• Text block:
>> begin
Christmas letter 1991

Hi 12/19/1991

Time for another Christmas letter. The highlights of my year are my fine relationship and three Western hiking trips with Marsha, good visits with family, friends and relatives, the genealogy computer program which is finally "on the market" ( 3 copies sold) and a new job starting January 2.

Putting the best first, Marsha and I have been enjoying each other's company a great deal. We seem to think similarly, she also enjoys lots of physical outdoors activity, she likes all my humor and silliness, we both dislike conflict and argument.

I'm delighted at the prospect of improving my financial fortunes by working at a regular job again. It only took one interview to land a job. I will be the only computer person for a small company that manufactures labels. I'll be programming in the C language running the UNIX operating system on an Altos computer. These are all my favorites from the past. Lord knows if I will make a gracious adjustment to arising early every morning.

In January I broke my nose playing basketball. It cost $2,000 to fix the damage. It also rained three inches of ice one day. I actually enjoyed doing my income taxes this year because my income was so low that I paid no taxes. I got all my money back.

In mid-March, Aunt Eleanor and Uncle Rex Strait celebrated their fiftieth wedding anniversary. Nine of my ten first cousins on Dad's side of the family came. As an added bonus, four of the cousins on Mom's side were in town also.

In late April, Marsha and I flew out to Phoenix, rented a car and drove the scenic route through Prescott, Jerome, Sedona and Flagstaff to the Grand Canyon. We hiked down to the Colorado River at the bottom and camped out for two nights. That is such an impressive place. Every ten minutes of hiking changes the landscape unimaginably. My favorite is the black rock at the very bottom near the river. That rock is veined with pink or white and contorted and twisted. We saw mountain sheep and a wild turkey.

My brother Dale and his wife Carolyn made the trip from Minneapolis down to Belleville to visit Mom and me this spring. My sister Carol invited us all out to Mt. Olive for a weekend barbecue.

I intended to be on the Appalachian trail before the 80 degree, humid days hit. However, Marsha had agreed to market the computer program, so I was working diligently on the computer when that weather arrived in mid-Spring. In May, a friend asked me to house sit while she and her husband went to visit her mom and vacation in Puerto Rico.

The three weeks of housesitting was great and terrible. I spent lots of time working on the computer program. I ran nearly every evening. I played Frisbee with the dog every day. The weather was insufferable. The daytime highs were usually around 95 degrees. The humidity was 70 to 90 percent. Even the night time lows were in the seventies . . in May!
>> end
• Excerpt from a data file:
>> begin
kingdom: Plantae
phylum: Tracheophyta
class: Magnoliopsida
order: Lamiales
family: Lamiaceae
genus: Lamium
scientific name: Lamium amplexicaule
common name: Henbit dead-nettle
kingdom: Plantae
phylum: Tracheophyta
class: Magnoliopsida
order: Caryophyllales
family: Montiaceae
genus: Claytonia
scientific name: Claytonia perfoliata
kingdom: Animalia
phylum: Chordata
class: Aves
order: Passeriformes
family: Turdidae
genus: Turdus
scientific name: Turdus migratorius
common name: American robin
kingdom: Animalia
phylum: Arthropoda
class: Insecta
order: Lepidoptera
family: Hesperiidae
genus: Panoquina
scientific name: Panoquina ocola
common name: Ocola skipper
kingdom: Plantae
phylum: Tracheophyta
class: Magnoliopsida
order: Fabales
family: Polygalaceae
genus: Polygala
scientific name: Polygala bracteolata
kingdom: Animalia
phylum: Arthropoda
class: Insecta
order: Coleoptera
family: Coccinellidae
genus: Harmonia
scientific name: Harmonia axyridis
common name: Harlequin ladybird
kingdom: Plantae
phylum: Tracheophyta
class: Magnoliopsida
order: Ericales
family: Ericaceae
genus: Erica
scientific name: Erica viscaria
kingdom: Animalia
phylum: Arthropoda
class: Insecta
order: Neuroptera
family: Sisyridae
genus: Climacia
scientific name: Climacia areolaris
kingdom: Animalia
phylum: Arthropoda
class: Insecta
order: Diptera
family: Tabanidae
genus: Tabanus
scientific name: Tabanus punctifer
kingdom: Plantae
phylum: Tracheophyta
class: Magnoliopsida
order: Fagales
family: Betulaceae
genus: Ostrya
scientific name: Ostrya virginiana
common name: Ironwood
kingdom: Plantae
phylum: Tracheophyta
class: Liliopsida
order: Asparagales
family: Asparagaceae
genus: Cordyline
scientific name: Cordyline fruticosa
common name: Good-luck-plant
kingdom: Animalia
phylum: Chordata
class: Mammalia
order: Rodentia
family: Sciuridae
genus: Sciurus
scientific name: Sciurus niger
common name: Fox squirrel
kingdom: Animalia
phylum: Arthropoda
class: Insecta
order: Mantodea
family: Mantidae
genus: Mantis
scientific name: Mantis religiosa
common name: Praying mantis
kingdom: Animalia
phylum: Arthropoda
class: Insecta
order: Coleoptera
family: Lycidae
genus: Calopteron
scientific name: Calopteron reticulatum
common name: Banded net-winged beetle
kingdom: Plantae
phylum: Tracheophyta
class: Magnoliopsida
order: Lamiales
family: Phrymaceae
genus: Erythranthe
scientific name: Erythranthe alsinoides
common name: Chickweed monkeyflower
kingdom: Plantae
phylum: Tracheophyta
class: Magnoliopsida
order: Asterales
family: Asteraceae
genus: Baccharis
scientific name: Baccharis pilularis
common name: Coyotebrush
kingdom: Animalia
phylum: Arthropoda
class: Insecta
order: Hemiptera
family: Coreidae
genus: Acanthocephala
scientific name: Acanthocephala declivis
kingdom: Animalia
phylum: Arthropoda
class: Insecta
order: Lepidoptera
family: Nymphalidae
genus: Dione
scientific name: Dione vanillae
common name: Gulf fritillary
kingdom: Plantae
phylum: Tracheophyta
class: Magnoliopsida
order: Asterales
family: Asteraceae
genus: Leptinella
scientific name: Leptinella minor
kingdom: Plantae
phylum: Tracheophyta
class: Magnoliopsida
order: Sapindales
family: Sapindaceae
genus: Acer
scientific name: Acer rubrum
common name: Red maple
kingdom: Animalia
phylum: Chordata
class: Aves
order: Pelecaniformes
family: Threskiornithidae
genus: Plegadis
>> end
• Jobs:
A – In the Christmas letter, give the stretch from "In January I" through "my money back." again, changing "basketball" to "volleyball".
B – Answer these questions from the Christmas letter:
(i) What does the small company where the writer will work manufacture?
(ii) How many nights did the writer and Marsha camp out at the bottom of the Grand Canyon?
(iii) From which city did Dale and Carolyn travel to Belleville?
C – Please resume the Christmas letter from the point where it stops.
The material above is separate from the Christmas letter.

• Answers provided:
A –
In January I broke my nose playing volleyball. It cost $2,000 to fix the damage. It also rained three inches of ice one day. I actually enjoyed doing my income taxes this year because my income was so low that I paid no taxes. I got all my money back.

B –
(i) Labels
(ii) Two nights
(iii) Minneapolis

C –
While house sitting, I received a wedding invitation from Stewart in Santa Fe. The wedding was set for June 29. After house sitting, I hitchhiked to Kansas City and spent three weeks with Marsha. I worked on the computer program during the day while she was at work. I walked her dog, Dewey, a Westhighland Terrier, every day. By the time I left to hitchhike to Santa Fe for the wedding, the computer program was in good shape. I was surprised to find that I had grown quite fond of and attached to Marsha.

Hitchhiking out to the wedding was amazingly easy. Marsha dropped me off on the western edge of Kansas city around 7 AM. It was a pretty amazing trip, Kansas City to Santa Fe in one day of hitchhiking and only three rides. One driver is an Independent Baptist minister who feels called to become a missionary to Maui, Hawaii. I had good company all the way.

The wedding was a beautiful ceremony at the Pecos National Monument in the ruins of the Pueblo church. Stewart and Judy asked my to house sit for them while they honeymooned in Vancouver, Canada for a couple of weeks.

On July 4, I joined my friends John and Linda to hike into the Pecos "Wilderness". The trip was an unmitigated delight. We hiked from the trailhead at Borrego Mesa into the Sangre De Christo mountains to Jose Vigil Lake. The wildflowers were quite showy with lots of daisies, Indian paintbrush, Queen Ann's Lace and several smaller yellow, white, pink or blue flowers. Linda found some Oyster mushrooms and a couple of edible Meadow mushrooms. The lake is situated at the bottom of a cirque and we had it entirely to ourselves. We could see big trout in the clear waters of the lake. Ken caught a 12 inch cutthroat trout. We enjoyed the crystal clear skies and bright stars. Within two feet of the spot where I filtered water, seven different wildflowers were blooming.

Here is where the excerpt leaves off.